> [Task description]
Among the records below, find each line bearing the word "Cunha" and copy it.

Difference listings:
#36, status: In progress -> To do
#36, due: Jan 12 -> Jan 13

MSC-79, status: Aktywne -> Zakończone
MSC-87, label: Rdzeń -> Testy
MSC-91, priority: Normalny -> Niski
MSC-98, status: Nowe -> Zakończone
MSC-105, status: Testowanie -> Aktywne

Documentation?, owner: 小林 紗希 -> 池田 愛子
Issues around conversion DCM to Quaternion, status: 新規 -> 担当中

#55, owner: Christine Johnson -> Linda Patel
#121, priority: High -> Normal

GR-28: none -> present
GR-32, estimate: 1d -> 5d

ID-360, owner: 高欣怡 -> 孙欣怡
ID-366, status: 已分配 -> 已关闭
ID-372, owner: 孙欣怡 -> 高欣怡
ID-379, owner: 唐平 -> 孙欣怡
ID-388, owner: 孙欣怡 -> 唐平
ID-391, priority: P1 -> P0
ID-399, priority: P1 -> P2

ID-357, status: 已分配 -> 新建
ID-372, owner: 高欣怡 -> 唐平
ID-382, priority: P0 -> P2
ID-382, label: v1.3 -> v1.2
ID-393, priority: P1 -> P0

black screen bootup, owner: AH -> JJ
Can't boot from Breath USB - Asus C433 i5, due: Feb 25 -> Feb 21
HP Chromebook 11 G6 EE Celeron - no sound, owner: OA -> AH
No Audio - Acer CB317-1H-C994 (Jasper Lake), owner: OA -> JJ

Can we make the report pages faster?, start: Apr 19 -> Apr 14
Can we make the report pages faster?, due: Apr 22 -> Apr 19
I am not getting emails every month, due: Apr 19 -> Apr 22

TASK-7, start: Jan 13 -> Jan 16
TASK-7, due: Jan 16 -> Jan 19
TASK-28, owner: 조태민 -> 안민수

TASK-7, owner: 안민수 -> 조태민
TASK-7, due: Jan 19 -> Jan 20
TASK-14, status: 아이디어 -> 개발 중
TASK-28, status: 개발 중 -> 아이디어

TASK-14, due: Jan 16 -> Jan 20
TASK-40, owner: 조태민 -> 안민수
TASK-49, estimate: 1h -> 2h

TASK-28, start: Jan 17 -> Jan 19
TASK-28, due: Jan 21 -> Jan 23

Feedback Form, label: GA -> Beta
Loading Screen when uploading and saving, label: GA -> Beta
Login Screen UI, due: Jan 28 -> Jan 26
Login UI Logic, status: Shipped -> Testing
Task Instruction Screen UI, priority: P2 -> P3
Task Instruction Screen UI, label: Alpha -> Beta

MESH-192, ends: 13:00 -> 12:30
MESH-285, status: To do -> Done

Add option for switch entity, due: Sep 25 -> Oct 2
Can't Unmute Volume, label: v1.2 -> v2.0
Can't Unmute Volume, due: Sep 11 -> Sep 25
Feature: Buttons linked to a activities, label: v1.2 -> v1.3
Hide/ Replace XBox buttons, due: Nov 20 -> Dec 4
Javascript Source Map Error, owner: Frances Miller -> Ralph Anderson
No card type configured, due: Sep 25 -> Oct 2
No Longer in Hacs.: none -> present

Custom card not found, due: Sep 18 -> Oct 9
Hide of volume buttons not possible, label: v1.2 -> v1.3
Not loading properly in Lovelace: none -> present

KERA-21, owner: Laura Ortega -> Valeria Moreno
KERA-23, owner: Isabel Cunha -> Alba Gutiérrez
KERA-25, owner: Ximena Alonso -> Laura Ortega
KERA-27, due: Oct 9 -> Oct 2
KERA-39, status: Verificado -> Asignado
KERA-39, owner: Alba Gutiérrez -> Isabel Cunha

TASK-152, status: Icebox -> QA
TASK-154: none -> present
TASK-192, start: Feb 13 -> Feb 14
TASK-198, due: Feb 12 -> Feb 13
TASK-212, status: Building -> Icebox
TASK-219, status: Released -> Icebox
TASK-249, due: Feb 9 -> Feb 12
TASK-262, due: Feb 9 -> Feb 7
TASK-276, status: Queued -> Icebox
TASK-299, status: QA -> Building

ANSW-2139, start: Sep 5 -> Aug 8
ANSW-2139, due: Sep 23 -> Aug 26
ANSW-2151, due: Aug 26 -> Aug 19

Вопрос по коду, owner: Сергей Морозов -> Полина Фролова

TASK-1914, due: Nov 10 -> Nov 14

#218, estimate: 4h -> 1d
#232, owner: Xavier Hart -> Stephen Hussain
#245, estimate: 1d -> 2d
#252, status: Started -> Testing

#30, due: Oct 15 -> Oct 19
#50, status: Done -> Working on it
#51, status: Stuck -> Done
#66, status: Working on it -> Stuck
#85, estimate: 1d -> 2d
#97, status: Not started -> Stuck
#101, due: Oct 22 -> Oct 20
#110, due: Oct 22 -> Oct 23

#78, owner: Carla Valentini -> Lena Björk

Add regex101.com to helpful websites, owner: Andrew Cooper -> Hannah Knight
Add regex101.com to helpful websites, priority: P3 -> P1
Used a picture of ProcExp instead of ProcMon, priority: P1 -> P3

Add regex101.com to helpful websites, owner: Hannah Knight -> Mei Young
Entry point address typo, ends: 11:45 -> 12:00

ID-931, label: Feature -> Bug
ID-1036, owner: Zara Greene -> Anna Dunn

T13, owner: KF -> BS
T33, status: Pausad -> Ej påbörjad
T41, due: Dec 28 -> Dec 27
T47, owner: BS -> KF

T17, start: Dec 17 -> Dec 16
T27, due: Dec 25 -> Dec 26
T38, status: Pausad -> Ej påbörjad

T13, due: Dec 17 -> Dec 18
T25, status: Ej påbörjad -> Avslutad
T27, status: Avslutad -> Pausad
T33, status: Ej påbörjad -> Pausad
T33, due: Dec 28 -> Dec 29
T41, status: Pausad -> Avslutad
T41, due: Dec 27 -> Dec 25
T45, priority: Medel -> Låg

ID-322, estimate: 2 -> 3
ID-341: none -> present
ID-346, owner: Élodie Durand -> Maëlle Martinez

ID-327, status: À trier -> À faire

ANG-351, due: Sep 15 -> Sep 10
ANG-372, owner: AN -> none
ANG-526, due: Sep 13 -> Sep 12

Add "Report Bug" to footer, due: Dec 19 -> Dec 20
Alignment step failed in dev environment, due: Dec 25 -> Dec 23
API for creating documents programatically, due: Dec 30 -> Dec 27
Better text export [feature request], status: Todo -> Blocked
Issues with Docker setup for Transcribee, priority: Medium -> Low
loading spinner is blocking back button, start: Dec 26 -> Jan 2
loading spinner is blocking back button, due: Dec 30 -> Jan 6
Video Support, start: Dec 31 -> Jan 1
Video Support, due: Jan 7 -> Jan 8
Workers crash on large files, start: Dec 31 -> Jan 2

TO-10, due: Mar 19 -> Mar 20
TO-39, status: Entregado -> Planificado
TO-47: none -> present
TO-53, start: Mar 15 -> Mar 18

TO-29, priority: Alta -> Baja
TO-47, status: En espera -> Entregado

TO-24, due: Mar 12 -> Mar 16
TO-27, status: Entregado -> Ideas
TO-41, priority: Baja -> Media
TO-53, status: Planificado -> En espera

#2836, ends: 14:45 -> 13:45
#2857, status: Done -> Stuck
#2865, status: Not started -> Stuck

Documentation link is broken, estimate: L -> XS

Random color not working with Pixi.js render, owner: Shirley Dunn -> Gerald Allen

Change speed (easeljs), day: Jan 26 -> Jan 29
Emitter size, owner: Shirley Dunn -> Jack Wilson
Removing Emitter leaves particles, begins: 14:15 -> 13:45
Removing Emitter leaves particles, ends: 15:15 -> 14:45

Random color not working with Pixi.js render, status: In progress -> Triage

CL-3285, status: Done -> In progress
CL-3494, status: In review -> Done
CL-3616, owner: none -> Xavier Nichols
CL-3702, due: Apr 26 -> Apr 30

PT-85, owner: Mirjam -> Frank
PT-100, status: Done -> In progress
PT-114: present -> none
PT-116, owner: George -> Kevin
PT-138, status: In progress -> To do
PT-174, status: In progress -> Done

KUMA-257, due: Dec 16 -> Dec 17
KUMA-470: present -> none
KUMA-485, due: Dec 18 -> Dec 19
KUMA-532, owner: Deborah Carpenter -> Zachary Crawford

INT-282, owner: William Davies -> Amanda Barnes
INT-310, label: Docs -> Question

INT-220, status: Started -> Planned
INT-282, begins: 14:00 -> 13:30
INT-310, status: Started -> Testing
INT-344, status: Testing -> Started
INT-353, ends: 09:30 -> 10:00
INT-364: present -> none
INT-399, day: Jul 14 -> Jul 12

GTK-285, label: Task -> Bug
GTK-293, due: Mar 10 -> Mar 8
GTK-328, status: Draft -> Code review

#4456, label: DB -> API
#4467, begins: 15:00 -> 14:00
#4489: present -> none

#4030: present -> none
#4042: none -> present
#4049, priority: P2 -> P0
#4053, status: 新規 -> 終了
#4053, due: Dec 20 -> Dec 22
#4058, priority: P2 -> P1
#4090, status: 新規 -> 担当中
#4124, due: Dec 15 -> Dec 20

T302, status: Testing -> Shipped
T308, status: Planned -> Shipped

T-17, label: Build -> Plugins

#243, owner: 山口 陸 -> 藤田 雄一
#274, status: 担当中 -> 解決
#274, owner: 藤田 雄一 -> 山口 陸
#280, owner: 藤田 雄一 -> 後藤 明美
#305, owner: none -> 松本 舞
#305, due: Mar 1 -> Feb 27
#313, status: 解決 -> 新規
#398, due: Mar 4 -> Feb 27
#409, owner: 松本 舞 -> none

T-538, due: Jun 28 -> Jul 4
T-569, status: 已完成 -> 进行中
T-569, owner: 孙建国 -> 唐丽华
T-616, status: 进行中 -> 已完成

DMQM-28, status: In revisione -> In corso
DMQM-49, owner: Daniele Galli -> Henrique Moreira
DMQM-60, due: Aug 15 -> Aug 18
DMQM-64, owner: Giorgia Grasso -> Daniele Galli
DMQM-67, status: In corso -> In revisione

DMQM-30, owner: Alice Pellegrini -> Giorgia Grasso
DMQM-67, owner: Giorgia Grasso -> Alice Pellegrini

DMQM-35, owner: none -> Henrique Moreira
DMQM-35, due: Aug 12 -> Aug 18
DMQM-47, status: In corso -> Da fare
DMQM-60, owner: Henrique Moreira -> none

> [Exercise answer]
KERA-23, owner: Isabel Cunha -> Alba Gutiérrez
KERA-39, owner: Alba Gutiérrez -> Isabel Cunha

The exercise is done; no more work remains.